Krise bei Opel

Kommentar: Extrem hoch gepokert

Kämpferischer Mut hat den Bochumer Opelaner nie gefehlt. Mit wilden Streiks zwangen sie 2004 den Mutterkonzern General Motors in die Knie und verhinderten Massenentlassungen. Und auch jetzt lassen sie sich den Schneid nicht abkaufen.

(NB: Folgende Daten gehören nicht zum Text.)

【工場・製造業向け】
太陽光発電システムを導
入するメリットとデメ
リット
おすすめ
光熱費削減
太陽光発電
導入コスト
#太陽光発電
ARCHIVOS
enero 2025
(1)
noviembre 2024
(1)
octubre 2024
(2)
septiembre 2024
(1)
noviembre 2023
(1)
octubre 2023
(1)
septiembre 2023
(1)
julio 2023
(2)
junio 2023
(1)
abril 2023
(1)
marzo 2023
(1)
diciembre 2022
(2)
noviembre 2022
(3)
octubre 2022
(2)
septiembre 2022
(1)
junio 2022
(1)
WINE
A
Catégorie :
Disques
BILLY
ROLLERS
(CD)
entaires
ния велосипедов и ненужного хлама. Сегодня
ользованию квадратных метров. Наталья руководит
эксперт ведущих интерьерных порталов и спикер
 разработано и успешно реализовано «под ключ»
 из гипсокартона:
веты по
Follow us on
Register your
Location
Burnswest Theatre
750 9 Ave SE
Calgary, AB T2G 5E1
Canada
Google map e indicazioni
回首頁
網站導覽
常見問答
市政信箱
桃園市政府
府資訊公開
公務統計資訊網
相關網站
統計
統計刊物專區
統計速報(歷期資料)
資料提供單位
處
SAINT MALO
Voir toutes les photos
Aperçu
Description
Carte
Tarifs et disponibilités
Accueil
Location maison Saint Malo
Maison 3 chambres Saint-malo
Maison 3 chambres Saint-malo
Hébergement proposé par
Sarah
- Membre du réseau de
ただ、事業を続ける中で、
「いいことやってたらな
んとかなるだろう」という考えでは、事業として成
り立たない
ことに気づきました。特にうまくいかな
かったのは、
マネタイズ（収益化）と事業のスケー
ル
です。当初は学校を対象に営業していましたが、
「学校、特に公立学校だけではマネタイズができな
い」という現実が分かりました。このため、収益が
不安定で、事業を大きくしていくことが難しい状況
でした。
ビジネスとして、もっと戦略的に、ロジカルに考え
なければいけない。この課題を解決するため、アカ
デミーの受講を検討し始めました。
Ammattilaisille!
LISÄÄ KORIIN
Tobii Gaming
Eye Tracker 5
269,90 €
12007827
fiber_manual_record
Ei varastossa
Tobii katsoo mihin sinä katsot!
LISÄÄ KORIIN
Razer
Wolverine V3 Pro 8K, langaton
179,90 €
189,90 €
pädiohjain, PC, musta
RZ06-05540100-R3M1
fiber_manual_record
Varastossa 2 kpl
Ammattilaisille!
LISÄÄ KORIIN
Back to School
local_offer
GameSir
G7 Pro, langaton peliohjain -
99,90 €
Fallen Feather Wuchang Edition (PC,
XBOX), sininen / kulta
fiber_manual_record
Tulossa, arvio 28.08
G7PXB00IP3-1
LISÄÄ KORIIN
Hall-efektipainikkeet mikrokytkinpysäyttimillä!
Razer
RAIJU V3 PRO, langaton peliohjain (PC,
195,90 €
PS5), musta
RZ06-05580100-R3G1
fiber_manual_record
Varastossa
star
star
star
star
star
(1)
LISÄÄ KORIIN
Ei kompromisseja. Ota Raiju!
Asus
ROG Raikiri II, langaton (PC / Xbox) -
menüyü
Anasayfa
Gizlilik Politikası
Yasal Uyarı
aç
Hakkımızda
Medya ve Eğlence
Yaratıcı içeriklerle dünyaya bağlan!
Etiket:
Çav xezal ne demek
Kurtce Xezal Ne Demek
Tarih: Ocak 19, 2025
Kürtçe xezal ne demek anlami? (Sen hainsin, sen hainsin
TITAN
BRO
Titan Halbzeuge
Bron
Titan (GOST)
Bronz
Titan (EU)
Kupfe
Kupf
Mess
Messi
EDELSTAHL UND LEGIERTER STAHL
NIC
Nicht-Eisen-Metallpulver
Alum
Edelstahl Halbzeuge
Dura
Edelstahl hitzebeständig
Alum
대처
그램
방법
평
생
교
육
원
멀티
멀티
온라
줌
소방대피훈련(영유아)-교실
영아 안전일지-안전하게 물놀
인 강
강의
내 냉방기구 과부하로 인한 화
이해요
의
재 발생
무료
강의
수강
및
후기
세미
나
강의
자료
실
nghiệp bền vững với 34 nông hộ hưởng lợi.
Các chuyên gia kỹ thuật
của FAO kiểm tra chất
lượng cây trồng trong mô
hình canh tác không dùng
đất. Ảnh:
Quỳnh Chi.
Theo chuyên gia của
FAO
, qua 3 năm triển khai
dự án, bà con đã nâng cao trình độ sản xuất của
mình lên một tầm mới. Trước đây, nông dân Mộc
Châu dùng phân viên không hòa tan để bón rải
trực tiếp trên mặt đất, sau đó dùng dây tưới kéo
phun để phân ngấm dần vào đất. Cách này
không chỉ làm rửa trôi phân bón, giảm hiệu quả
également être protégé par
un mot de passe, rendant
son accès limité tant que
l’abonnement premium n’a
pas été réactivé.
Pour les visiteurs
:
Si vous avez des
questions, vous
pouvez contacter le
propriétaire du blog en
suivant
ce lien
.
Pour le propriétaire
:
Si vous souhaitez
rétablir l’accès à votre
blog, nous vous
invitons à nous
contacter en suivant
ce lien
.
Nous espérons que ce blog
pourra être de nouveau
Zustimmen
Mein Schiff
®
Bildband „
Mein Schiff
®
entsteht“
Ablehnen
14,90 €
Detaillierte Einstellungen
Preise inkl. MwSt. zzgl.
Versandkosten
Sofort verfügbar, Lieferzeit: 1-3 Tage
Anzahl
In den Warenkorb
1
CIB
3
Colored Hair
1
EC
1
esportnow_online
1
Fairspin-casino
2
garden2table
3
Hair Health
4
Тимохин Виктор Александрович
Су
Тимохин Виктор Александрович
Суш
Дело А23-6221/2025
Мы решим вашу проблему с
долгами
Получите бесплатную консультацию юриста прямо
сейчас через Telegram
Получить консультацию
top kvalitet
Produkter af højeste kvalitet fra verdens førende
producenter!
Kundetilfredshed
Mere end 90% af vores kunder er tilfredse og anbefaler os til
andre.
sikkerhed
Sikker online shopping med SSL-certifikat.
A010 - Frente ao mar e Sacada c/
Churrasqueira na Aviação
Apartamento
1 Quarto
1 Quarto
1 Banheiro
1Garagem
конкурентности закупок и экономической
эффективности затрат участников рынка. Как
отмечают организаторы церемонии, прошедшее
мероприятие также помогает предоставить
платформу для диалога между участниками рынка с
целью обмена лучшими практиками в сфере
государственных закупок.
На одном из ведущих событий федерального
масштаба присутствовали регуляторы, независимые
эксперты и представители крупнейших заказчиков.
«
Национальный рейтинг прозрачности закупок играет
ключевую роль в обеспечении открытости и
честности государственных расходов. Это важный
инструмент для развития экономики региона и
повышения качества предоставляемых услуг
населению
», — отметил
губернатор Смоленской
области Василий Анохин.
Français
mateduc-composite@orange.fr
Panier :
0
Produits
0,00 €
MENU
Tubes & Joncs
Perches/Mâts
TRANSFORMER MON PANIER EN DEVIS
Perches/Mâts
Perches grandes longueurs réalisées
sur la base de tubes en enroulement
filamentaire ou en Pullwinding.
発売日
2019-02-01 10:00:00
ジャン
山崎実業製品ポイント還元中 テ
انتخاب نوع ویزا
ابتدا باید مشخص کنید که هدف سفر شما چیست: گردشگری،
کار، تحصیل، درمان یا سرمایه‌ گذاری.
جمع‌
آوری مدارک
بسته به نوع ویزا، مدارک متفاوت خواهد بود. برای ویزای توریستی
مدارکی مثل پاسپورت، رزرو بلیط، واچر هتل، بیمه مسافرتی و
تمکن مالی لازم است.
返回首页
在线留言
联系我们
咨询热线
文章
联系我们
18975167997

Respekt vor soviel Solidarität mit Betriebsratschef Rainer Einenkel, der von den anderen deutschen Opel-Werken mit seinem zähen Widerstand alleingelassen wurde!.

Bochum ist bei den Kollegen in Rüsselsheim und Eisenach längst abgeschrieben. Und die wirtschaftlichen Fakten geben den Skeptikern Recht: Zweistellige Absatzverluste und gigantische Überkapazitäten schreien nach drastischen Notoperationen. Vom Zwang, rasch zu handeln, werden sich die GM-Manager diesmal nicht abbringen lassen. Die Drohung, Bochum bei einem Nein zum Sanierungsplan früher zu schließen, ist alles andere als eine leere Floskel.

Mit ihrer Ablehnung pokern die Mitarbeiter im Revier extrem hoch. Nur mit unkalkulierbarem Risiko lassen sich im besten Fall ein paar Zugeständnisse herauskitzeln, zum Beispiel etwas konkretere Zusagen für den Erhalt von dauerhaft 1200 Jobs am Standort. Doch am Kern des GM-Plans ist kaum zu rütteln: Das Ende der Autoproduktion kommt, und das wird nicht ohne den Verlust von Arbeitsplätzen abgehen. Die Perspektive des Sanierungsplans, inklusive Transfergesellschaft bis Ende 2018 eine Beschäftigungsmöglichkeit zu haben, sollte nicht verspielt werden. Chance und Risiko stehen bei diesem Kampf in einem ungünstigen Verhältnis.

Die Bochumer sind dabei, den Bogen zu überspannen.